Marriott just held a media dinner to highlight the return of the Chef’s Fall Harvest Dinners. I attended, not certain what to expect. I am pleased to say that the Farm to Fire journey continues. The kitchen is turning out great work, and they are making chutney, pickles, and mustard in house. If I were a young chef, I think this would be a fun and instructive place to apprentice.
A refreshing start is snapper crudo, squirted with fennel aioli, dotted with pomegranate seeds, and enlivened with crispy cilantro (deep fried for 30 seconds in vegetable oil) for textural modulation. I first saw pomegranate garnish fish at Abacus, where Kent Rathbun sprinkled them on pike. It is a way of adding visual effect and fruit without too much sugar.

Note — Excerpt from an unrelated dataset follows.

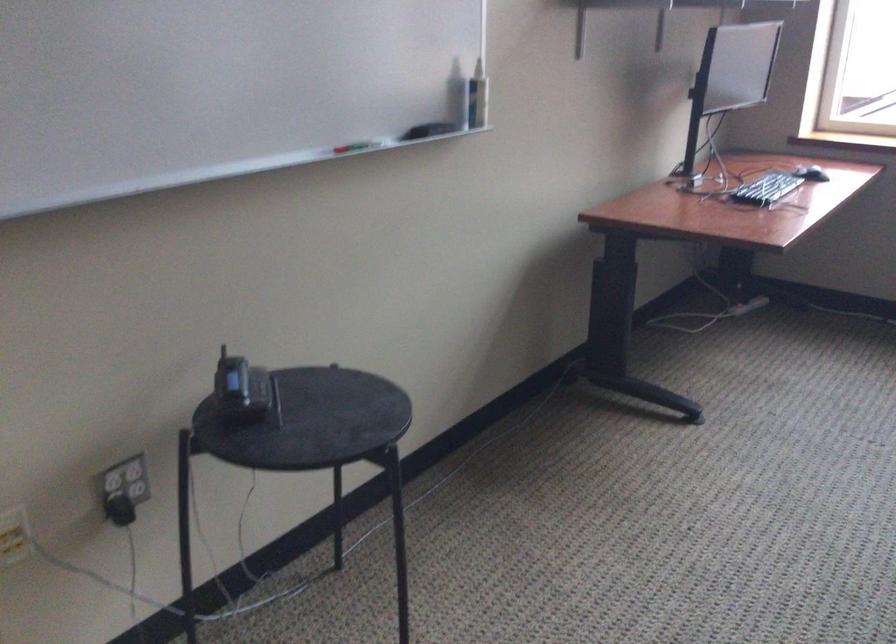
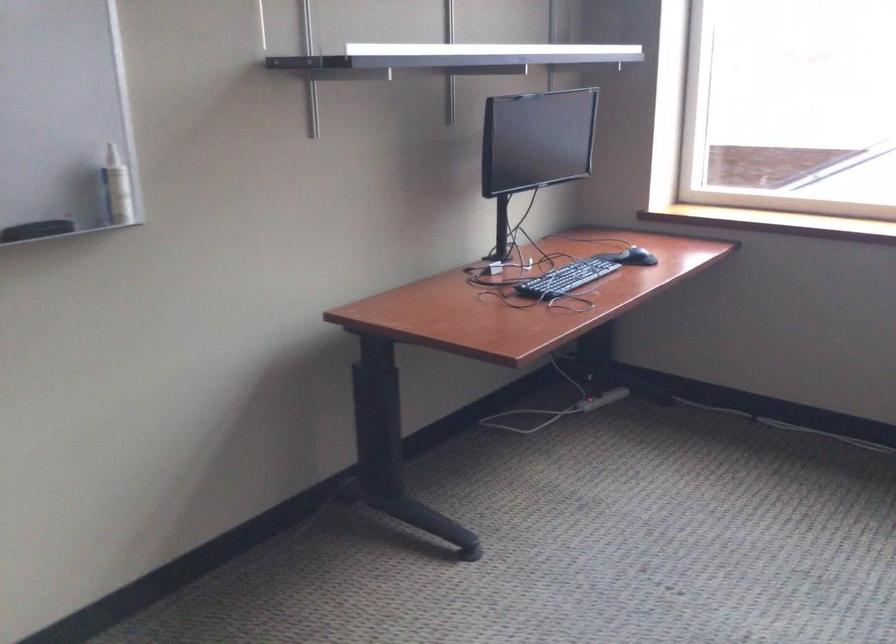
Locate, in the second image, the point that corresponds to (750,297) in the first image.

Kale gets more airplay in restaurants than at any time I can remember. Its bitter bite and chewy texture seems to be meeting greater acceptance as diners search for the new and unusual. Phillips’ rendition is kale in a salad of pepitas (pumpkin seeds to monoglots), goat cheese for zest, roasted squash for earthy comfort notes, all kissed with apple vinaigrette to bring out the flavors.
While your vegetarian friends are savoring the above, check out a soup dish, bone broth. Hudspeth Farms chicken bones are simmered for 48 hours at 1750 and then combined with mustard greens and radish to create a rich and flavorful broth. Just the ticket for autumn.
Main courses also bring well-executed New American favorites accented with special touches. Thus, swordfish is accompanied by farro as its starch side and carrots which are puréed with brown butter. Most restaurants would settle for simpler representation of sides but Phillips is like Richard Blankenship at CBD provisions in elevating vegetables to first class members of the dish. Likewise, Kansas City strip steak comes with an inventive selection of roasted pink lady apples, brûléed figs, quail egg, baby greens and caramelized onion purée.
The wine list is lamentable and in need of an informed overhaul, including local contributions. The impressive beverage category here is tequila/mezcal which is represented by over 100 examples showcased in an imposing backlit bar at one end of the restaurant. Local beer is available, but the selection could be beefed up.
Location is superb for both Dallas airports and most residents. With a strong concept in line with popular dispositions, a strong culinary team, and improved front-of-house staff, Asador is beating on the door of the top tier of farm-to-table restaurants, so don’t make the mistake of so many media outlets here and ignore it.